Yes. Some locales want strings to be ordered first by ignoring any
accents on chracters, then using a tie-break on equal strings by doing
a comparison that includes the accents.

To take another of your points out of order: this is an obstacle that
Unicode doesn't resolve. Unicode gives you a character set capable of
representing characters from many different locales, but collation
order will remain locale specific.

> If not, this optimization could at least
> be used for code pages that don't require multiple passes.

... but due to the increased memory/disk space, this is likely not an
optimisation. Measurements needed, I'd suggest.

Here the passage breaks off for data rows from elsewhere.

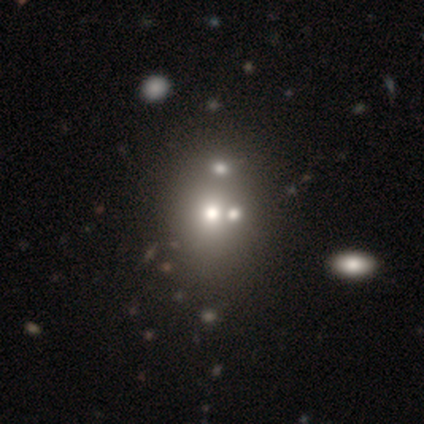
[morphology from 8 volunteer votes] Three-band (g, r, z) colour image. It shows a smooth galaxy with no disk features (62%) that is in between round and cigar-shaped (60%). Merging: none (71%).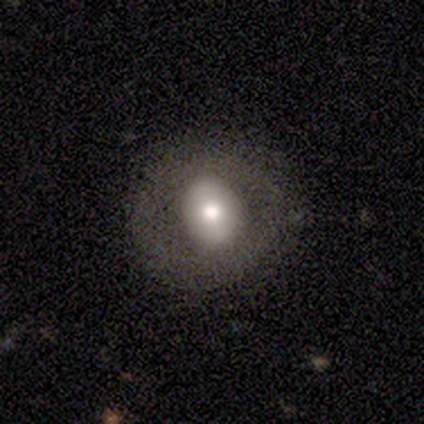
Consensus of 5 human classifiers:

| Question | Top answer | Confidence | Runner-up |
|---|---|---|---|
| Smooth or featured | smooth | 40% | tied: star or artifact (40%) |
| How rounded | round | 50% | tied: in between (50%) |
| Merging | none | 100% | — |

My only experience of this was tuning a sort utility, where the extra
time to convert the strings with strxfrm() and the large additional
memory requirement killed any advantage strcmp() had over strcoll().
Whether this would be the case for database indexes in general or
ideed ever I don't know.

> As for memory usage: I don't see the issue here. The translation to
> some collation sequence has to be done anyhow.

No; you can do the comparisons in multiple passes instead without
extra storage allocation. Using multiple passes will be efficient if
the comparisons mostly don't need the second pass, which I suspect is
typical.

> Writing one's own routine to do look-ups into a collation sequence
> table is a fairly trivial exercise.

True. But if you can't do character-by-character comparisons then
such a simplistic implementation will fail.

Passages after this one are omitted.